(Provided material)

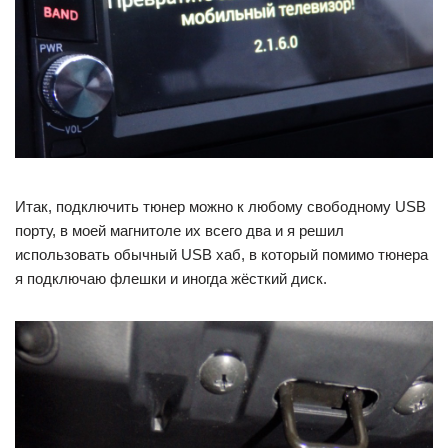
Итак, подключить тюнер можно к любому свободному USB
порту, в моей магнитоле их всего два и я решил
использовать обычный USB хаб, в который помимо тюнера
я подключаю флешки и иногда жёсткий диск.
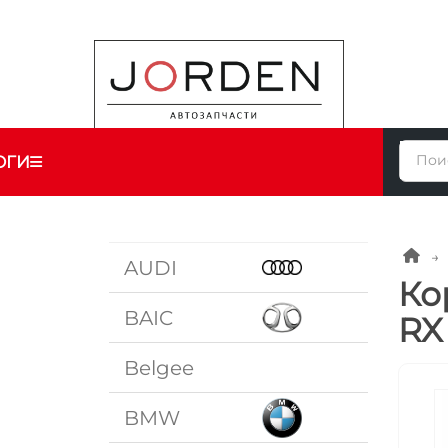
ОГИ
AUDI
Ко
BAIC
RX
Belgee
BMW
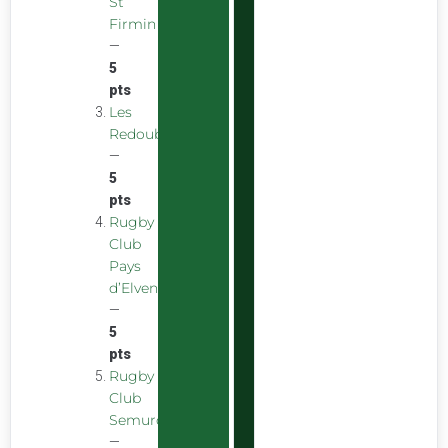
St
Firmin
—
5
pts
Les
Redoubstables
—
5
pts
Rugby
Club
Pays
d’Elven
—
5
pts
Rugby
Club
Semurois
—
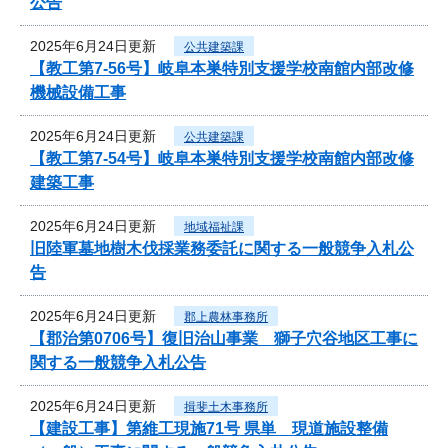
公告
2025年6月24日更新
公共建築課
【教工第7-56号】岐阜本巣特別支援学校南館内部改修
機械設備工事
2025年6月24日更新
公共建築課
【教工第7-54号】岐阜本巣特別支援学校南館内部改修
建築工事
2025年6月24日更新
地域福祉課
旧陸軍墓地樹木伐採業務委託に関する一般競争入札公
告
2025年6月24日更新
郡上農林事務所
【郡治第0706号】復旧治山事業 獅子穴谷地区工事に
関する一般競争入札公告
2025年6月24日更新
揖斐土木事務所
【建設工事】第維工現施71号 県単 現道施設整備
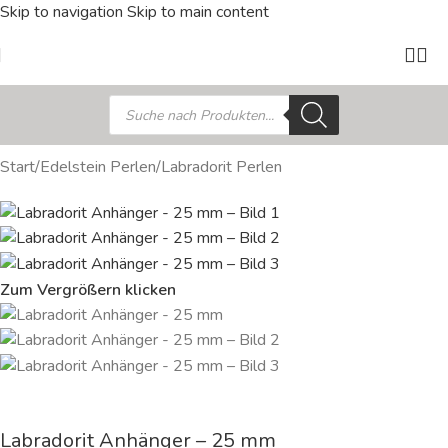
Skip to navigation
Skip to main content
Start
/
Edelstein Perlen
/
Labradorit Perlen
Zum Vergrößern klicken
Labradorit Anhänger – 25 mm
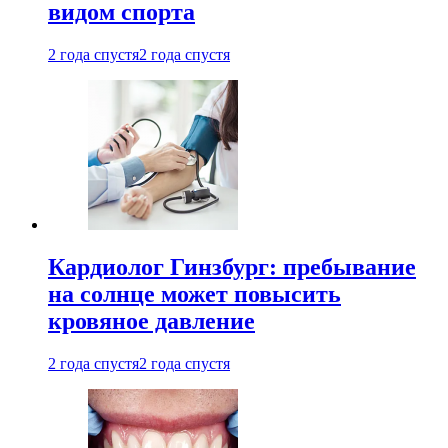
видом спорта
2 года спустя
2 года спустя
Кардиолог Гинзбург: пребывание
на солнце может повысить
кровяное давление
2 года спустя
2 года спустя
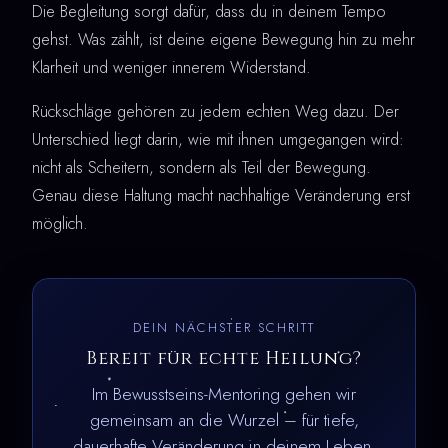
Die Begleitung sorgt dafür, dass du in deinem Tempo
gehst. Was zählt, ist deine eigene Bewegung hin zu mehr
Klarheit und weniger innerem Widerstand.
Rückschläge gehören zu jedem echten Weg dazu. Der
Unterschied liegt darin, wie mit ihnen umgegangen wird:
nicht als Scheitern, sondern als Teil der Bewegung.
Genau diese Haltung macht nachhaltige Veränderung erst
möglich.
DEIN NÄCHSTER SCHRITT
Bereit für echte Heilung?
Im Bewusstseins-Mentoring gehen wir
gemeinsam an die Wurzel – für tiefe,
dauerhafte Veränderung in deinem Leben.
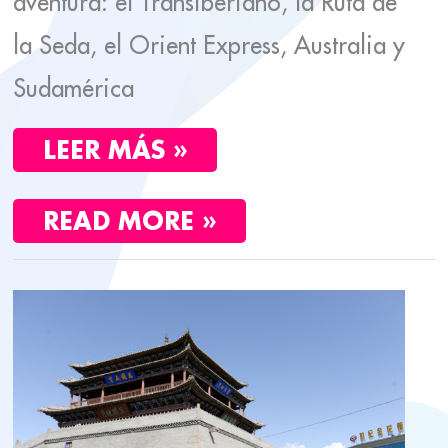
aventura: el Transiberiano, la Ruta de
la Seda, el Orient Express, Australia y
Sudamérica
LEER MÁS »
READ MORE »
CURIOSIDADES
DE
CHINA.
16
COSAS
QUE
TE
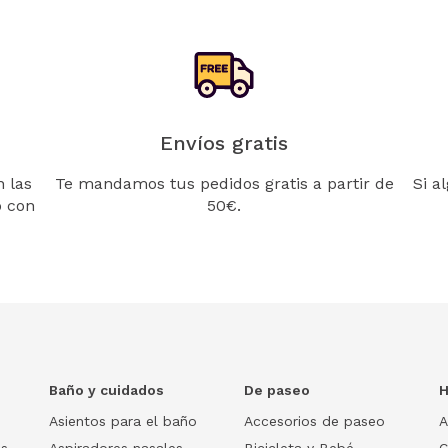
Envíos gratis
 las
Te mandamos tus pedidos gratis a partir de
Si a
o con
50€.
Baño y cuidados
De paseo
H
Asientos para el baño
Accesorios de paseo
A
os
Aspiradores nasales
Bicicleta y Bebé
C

(End Provided material)

▸ **Problem to work on**:
Go through the entries line by line and count those with "gratis". Give only the count.

▸ **Solution to this problem**:
2